2. A koto hall decoration lamp as claimed in claim 1, wherein: the lens are long-strip-shaped, the length direction of the lens is consistent with that of the light spot, the arc surface is arranged along the length direction of the lens, the arc surface is located on the surface, away from the light receiving opening, of the lens, and the surface, facing the light outlet, of the lens is a plane.

3. A koto hall decoration lamp as claimed in claim 1, wherein: the lens is an optical fiber or a transparent circular table, and the side surface of the optical fiber or the transparent circular table covers the light outlet.

4. A koto hall decoration lamp as claimed in claim 2, wherein: the cambered surface is a concave surface which is concave towards the inside of the lens or a convex surface which is convex towards the outside of the lens.

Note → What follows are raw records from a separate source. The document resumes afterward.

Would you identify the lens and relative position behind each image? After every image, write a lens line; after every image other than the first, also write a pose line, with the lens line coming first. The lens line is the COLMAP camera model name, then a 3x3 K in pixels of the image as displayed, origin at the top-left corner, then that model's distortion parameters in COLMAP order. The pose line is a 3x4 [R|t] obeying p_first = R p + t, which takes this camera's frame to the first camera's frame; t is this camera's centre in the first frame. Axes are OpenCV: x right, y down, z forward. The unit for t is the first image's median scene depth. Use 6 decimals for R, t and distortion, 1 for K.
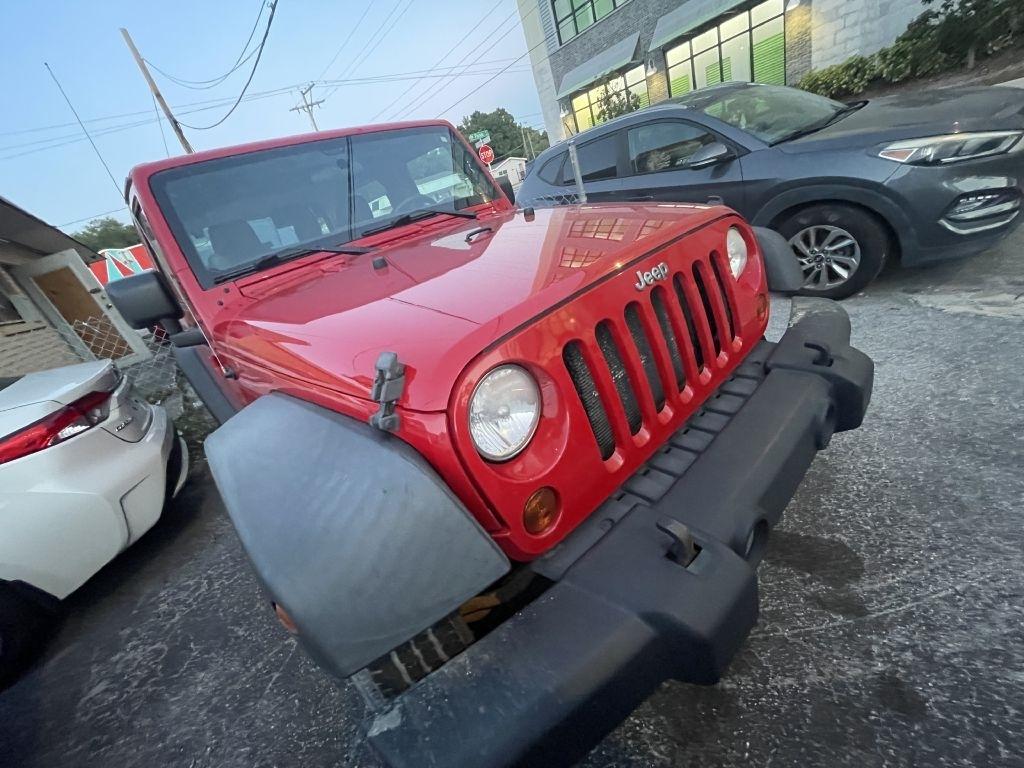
lens RADIAL K [[411.9, 0, 512.7], [0, 411.9, 383.2], [0, 0, 1]] dist [0.001153, -0.000069]
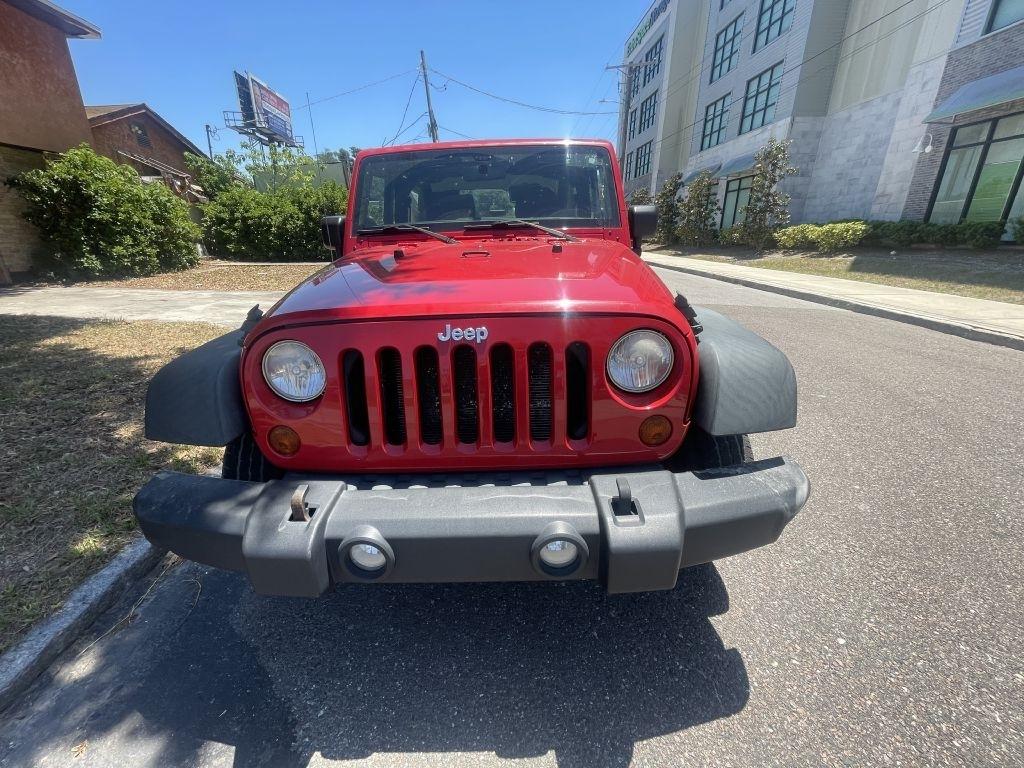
lens RADIAL K [[425.4, 0, 508.1], [0, 425.4, 384.2], [0, 0, 1]] dist [-0.000344, -0.000108]
pose [[0.715930, 0.450713, -0.533199, 0.265473], [-0.434426, 0.885437, 0.165152, -0.091757], [0.546551, 0.113398, 0.829713, 0.026796]]
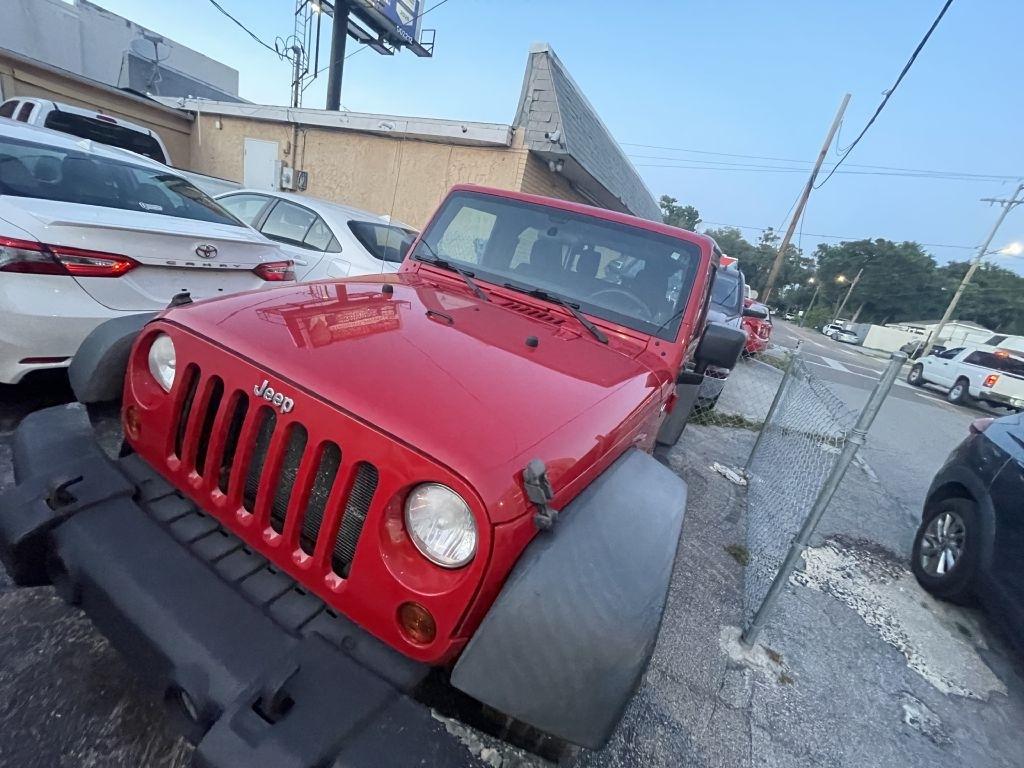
lens RADIAL K [[412.8, 0, 512.0], [0, 412.8, 384.0], [0, 0, 1]] dist [-0.000424, 0.000448]
pose [[0.269620, 0.615418, -0.740652, 0.287929], [-0.680965, 0.665675, 0.305226, -0.232089], [0.680875, 0.422063, 0.598558, 0.187907]]
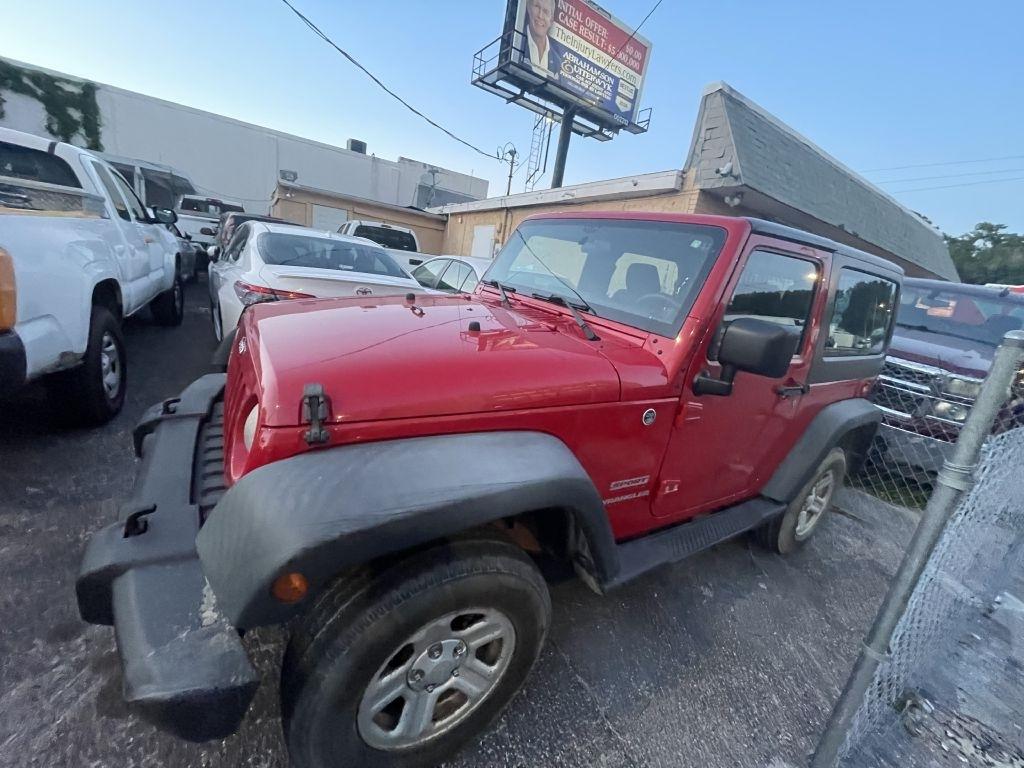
lens RADIAL K [[412.8, 0, 512.0], [0, 412.8, 384.0], [0, 0, 1]] dist [-0.000424, 0.000448]
pose [[-0.189205, 0.503424, -0.843069, 0.340676], [-0.515586, 0.679767, 0.521621, -0.333846], [0.835687, 0.533368, 0.130943, 0.397973]]
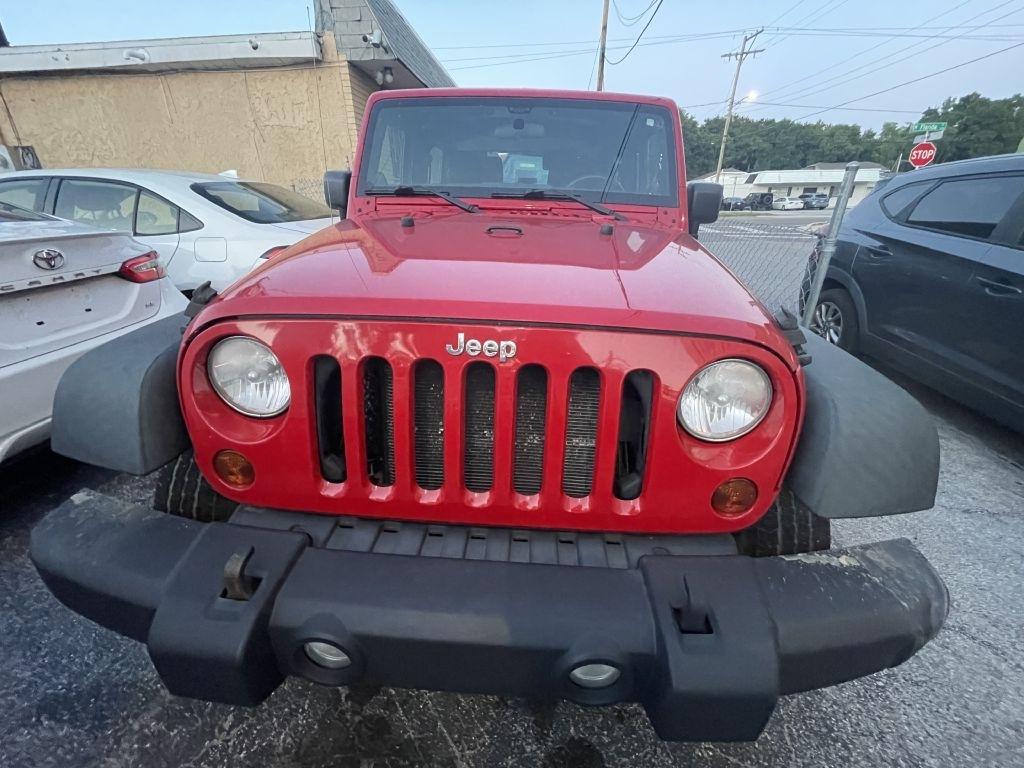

5. A koto hall decoration lamp as claimed in claim 2, wherein: the light spot adjusting device comprises a plurality of lenses, the length directions of the lenses are consistent with the length direction of the light spot, and the lenses are uniformly arranged along the length direction of the light spot.

6. A koto hall decoration lamp as claimed in claim 1, wherein: the light outlet extends along the spherical surface.

7. A koto hall decoration lamp as claimed in claim 1, wherein: the light source comprises a light emitting device and a wavelength conversion device, the light emitting device emits exciting light, the exciting light excites the wavelength conversion device, the excited wavelength conversion device emits first light, and the wavelength conversion device is located in the center of a sphere of the reflecting surface.

8. A koto hall decoration lamp as claimed in claim 7, wherein: the light-emitting device is characterized by further comprising a fixing plate, the fixing plate covers the light outlet, a groove is formed in one side, facing the light reflecting cup, of the fixing plate, the wavelength conversion device covers the groove, and the light-emitting device is fixed in the groove.

9. A koto hall decoration lamp as claimed in claim 8, wherein: the light emitting device is a laser diode or an LED light source.